Document:
=-=-=-=-=
Het noodlot danst
Arthur van Schendel: De Wereld een Dansfeest
De veronderstelling, dat Arthur van Schendel met zijn roman De Grauwe Vogels een periode van zijn scheppende werkzaamheid zou hebben afgesloten, sprak ik, alleen op grond van ‘inwendige’ stijlcriteria, uit in een beschouwing over dat boek nu precies een jaar geleden (7 Nov. '37)6. De nieirwe roman De Wereld een Dansfeest bevestigt deze hypothese, dunkt mij, in ieder opzicht. Men zou zich geen sterker stijl-contrast kunnen denken dan tussen deze beide boeken, ook al is het ene even authentiek Van Schendel als het andere; het lijkt mij een moeilijk te betwisten feit, dat De Wereld een Dansfeest een reactie is op de ‘trilogie’ Een Hollandsch Drama - De Rijke Man - De Grauwe Vogels.
=-=-=-=-=
Gegevensfragment:
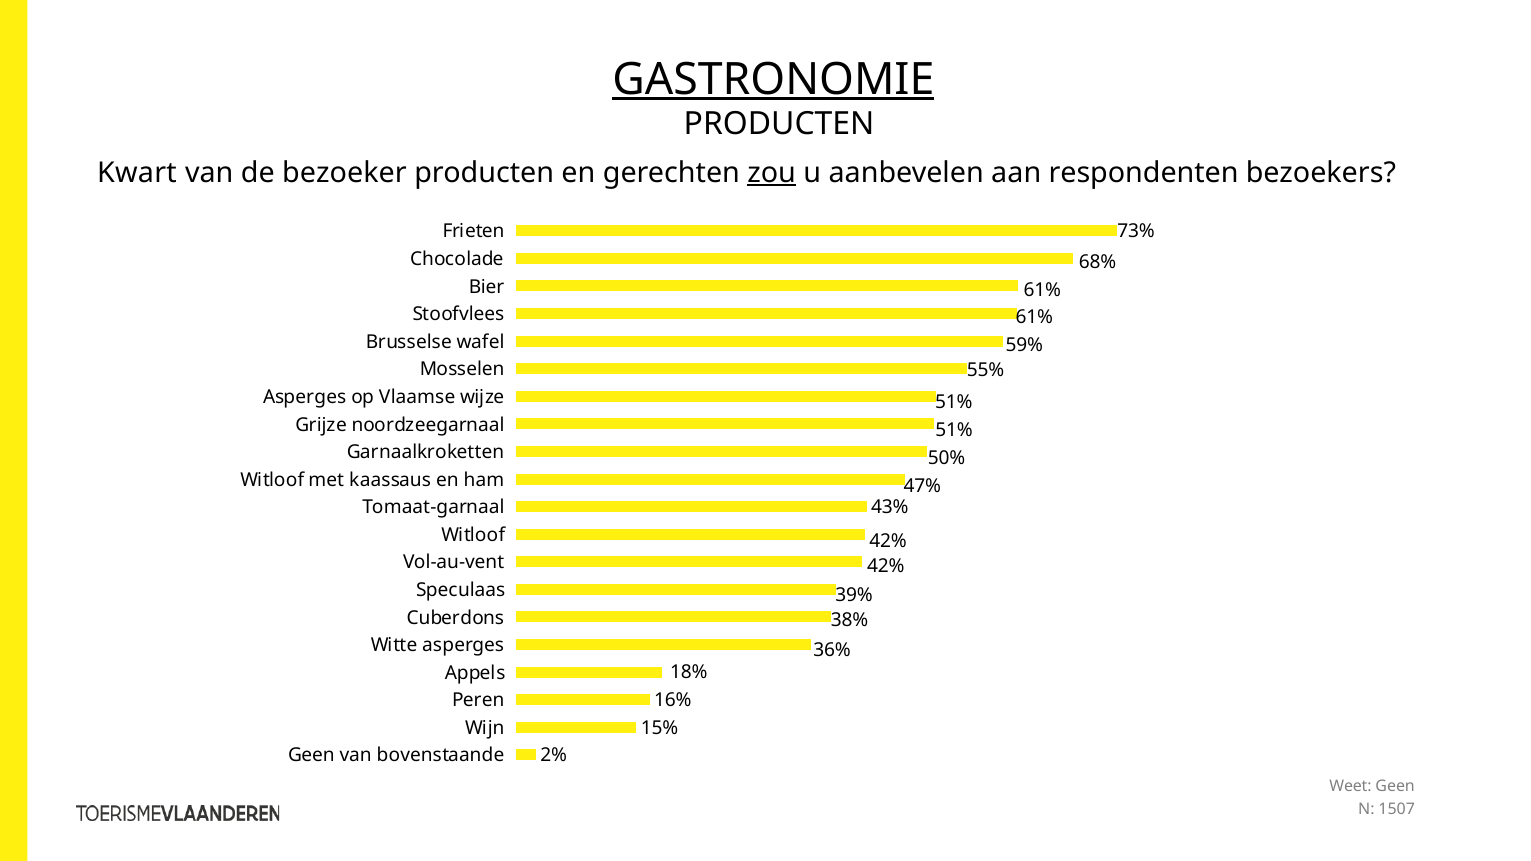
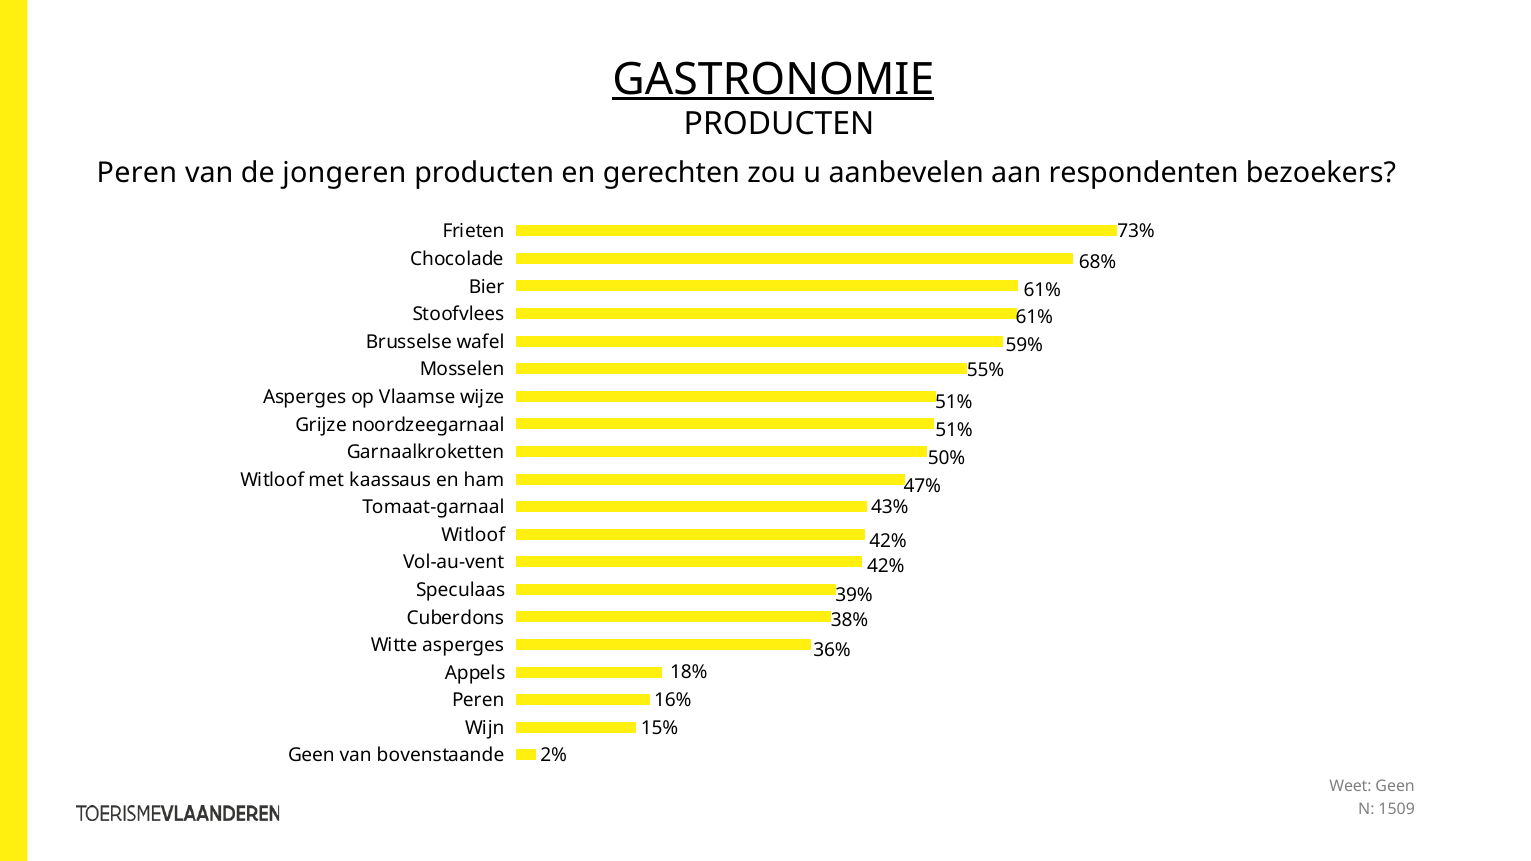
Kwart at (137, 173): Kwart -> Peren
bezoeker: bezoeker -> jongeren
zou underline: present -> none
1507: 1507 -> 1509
=-=-=-=-=
Opdrachten:
- A) Haal uit de bespreking woordelijk het stuk van "Het noodlot danst" tot en met "De Grauwe Vogels.".
- B) Beantwoord alsjeblieft deze vragen over de bespreking:
(i) Met welke roman zou Van Schendel volgens de schrijver een periode van zijn werk hebben afgesloten?
(ii) Op welke drie boeken is De Wereld een Dansfeest volgens de bespreking een reactie?
(iii) Hoe lang geleden verscheen de eerdere beschouwing van de schrijver over De Grauwe Vogels?
De gegevens spelen hierbij geen rol.

De antwoorden:
- A)
Het noodlot danst
Arthur van Schendel: De Wereld een Dansfeest
De veronderstelling, dat Arthur van Schendel met zijn roman De Grauwe Vogels een periode van zijn scheppende werkzaamheid zou hebben afgesloten, sprak ik, alleen op grond van ‘inwendige’ stijlcriteria, uit in een beschouwing over dat boek nu precies een jaar geleden (7 Nov. '37)6. De nieirwe roman De Wereld een Dansfeest bevestigt deze hypothese, dunkt mij, in ieder opzicht. Men zou zich geen sterker stijl-contrast kunnen denken dan tussen deze beide boeken, ook al is het ene even authentiek Van Schendel als het andere; het lijkt mij een moeilijk te betwisten feit, dat De Wereld een Dansfeest een reactie is op de ‘trilogie’ Een Hollandsch Drama - De Rijke Man - De Grauwe Vogels.

- B)
(i) De Grauwe Vogels
(ii) Een Hollandsch Drama, De Rijke Man en De Grauwe Vogels
(iii) Precies een jaar geleden